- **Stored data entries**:
- - - - - - -

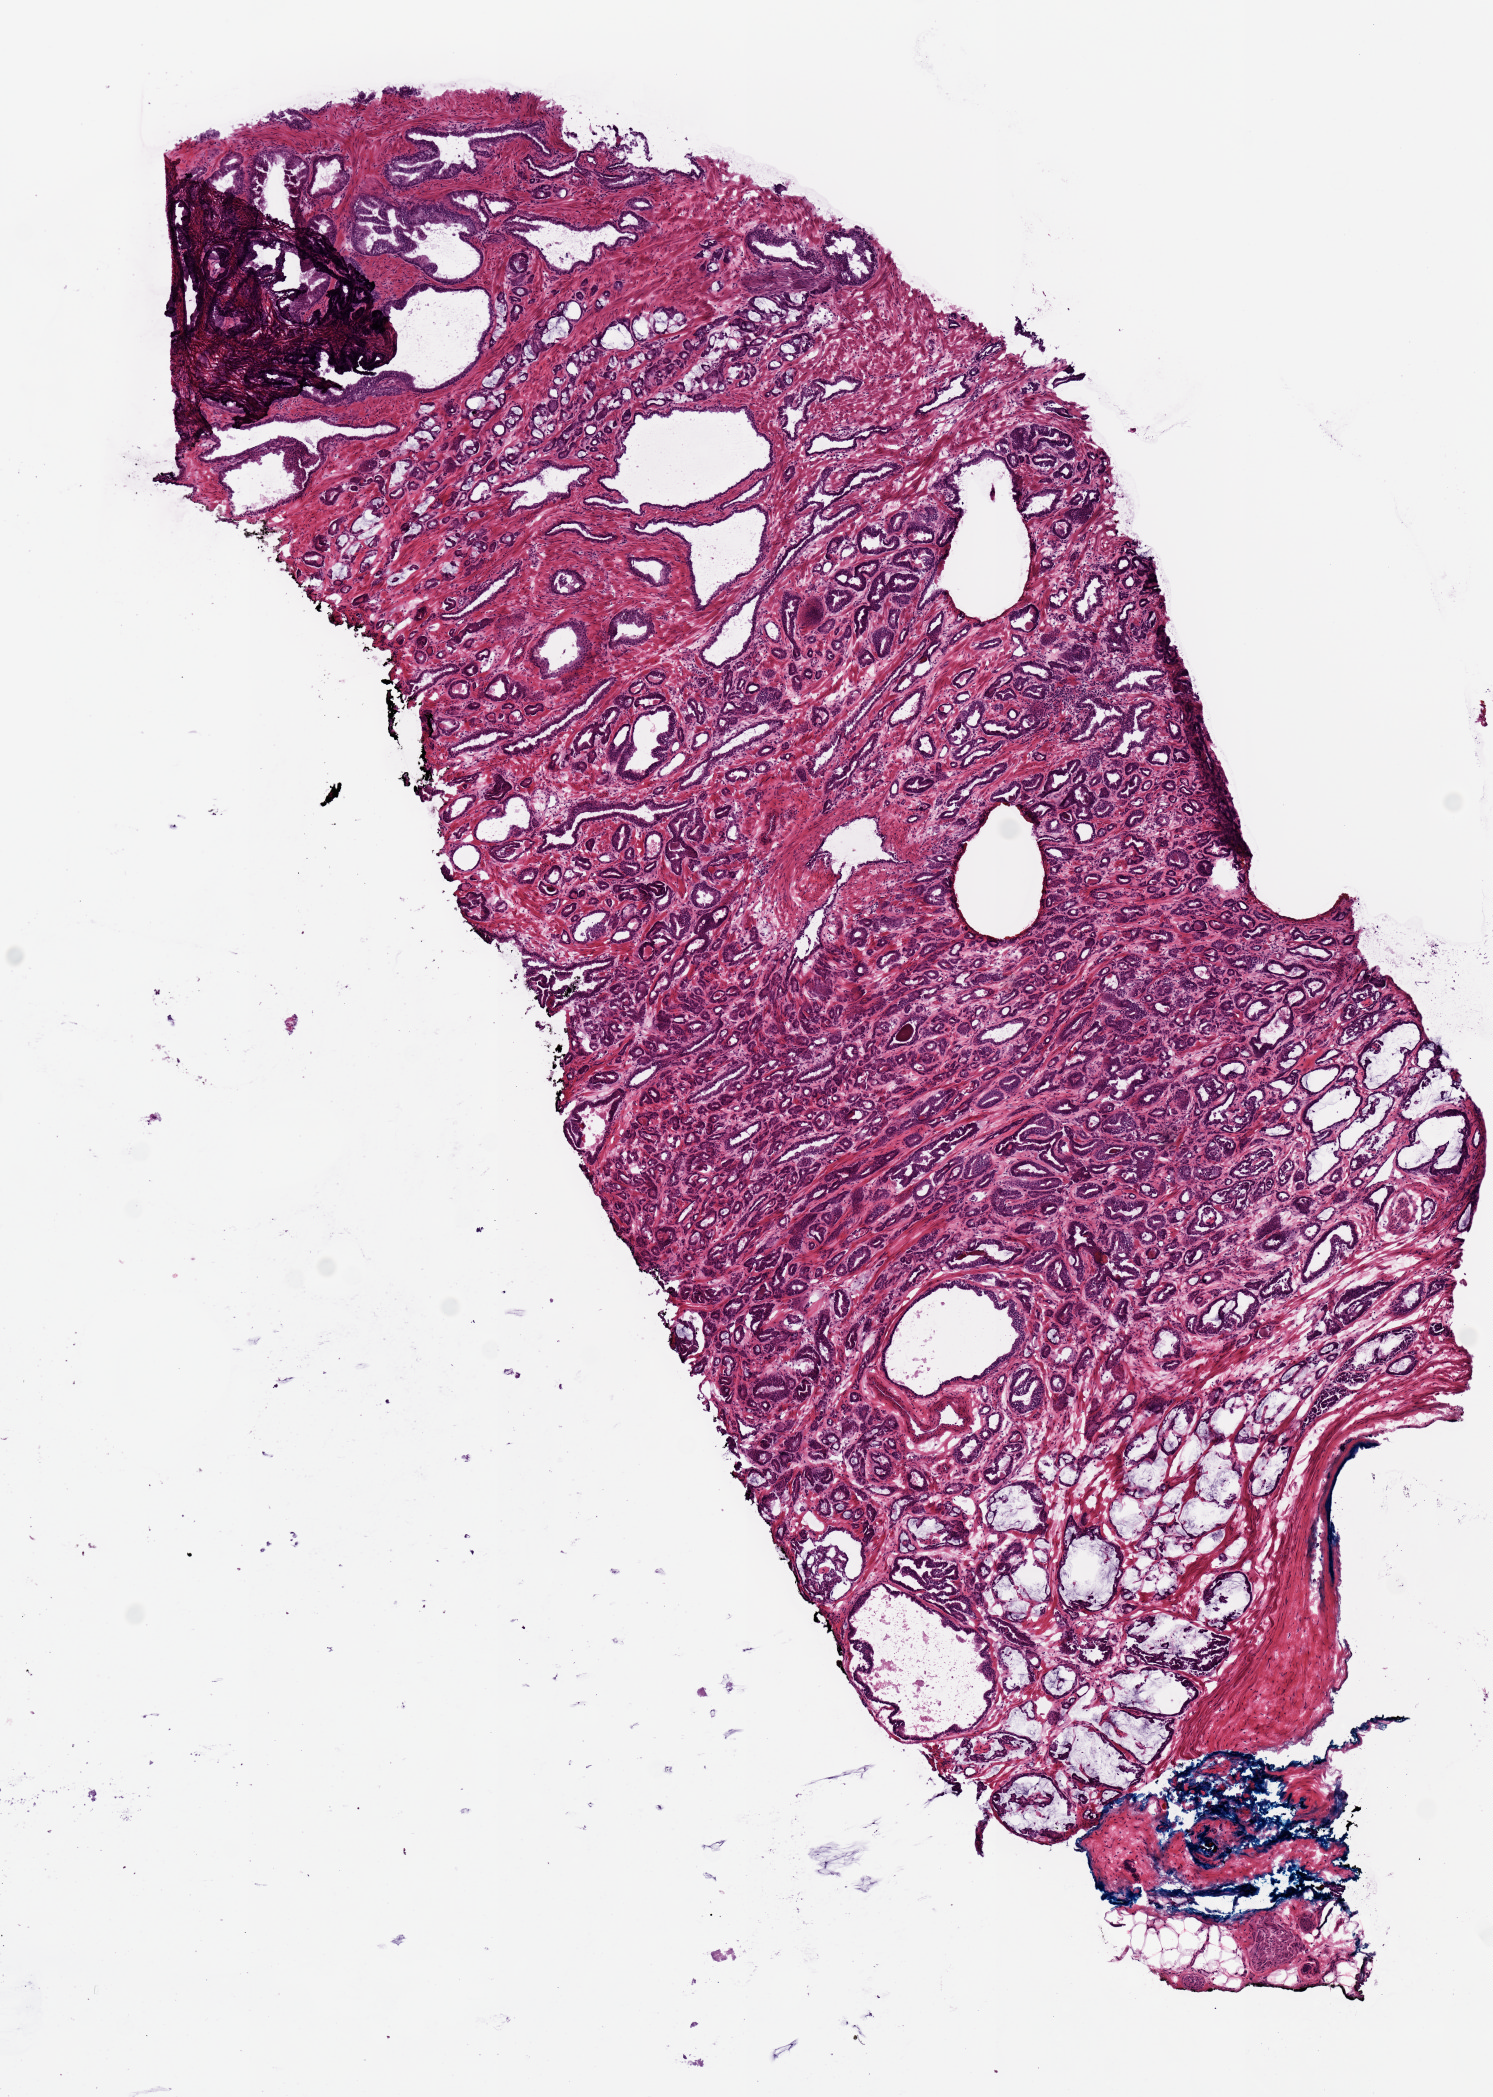
H&E-stained whole-slide image — whole scanned area (about 5.9 x 8.3 mm, slide scanned at 20x) shown as a low-resolution overview, frozen section from the top of the tissue portion, primary tumour sample from the prostate. Male patient; age at initial diagnosis 53 years. Gleason score: 8 (4+4). Pathologist review of this section (percent, as recorded): tumour cells 85%, tumour nuclei 85%, normal cells 5%, stromal cells 10%, necrosis 0%.
* lymph nodes positive (case pathology): 0 of 3 examined
* histologic diagnosis: Acinar cell carcinoma (prostate gland)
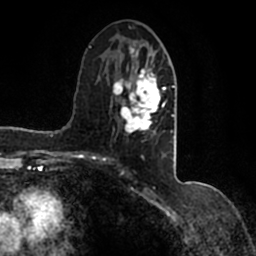
Breast MRI (dynamic contrast-enhanced), one axial slice. Position 69 of 200 along the scan axis. Cropped to one breast. Dynamic contrast-enhanced series, time point 2 of 7 at this slice position (early post-contrast). 1.5 T. TE 2.2 ms, TR 4.6 ms. 0.8 mm slice thickness. 256 × 256 image matrix, field of view 160 × 160 mm. Female patient.
Outlined on this slice (semi-automatically segmented with operator editing):
- enhancing-tissue mask used for the functional tumour volume (all voxels passing the contrast-enhancement thresholds inside the analysis volume; usually the tumour): bounding box <90,43,177,147> (left, top, right, bottom; pixels)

- - - - - - -

- **WHAT THE TASK REQUIRES**:
Your answer must be the line holding "Breast MRI (dynamic" and every later line of the entries above, written out exactly, and nothing else.

- **OUTPUT OF THE TASK**:
Breast MRI (dynamic contrast-enhanced), one axial slice. Position 69 of 200 along the scan axis. Cropped to one breast. Dynamic contrast-enhanced series, time point 2 of 7 at this slice position (early post-contrast). 1.5 T. TE 2.2 ms, TR 4.6 ms. 0.8 mm slice thickness. 256 × 256 image matrix, field of view 160 × 160 mm. Female patient.
Outlined on this slice (semi-automatically segmented with operator editing):
- enhancing-tissue mask used for the functional tumour volume (all voxels passing the contrast-enhancement thresholds inside the analysis volume; usually the tumour): bounding box <90,43,177,147> (left, top, right, bottom; pixels)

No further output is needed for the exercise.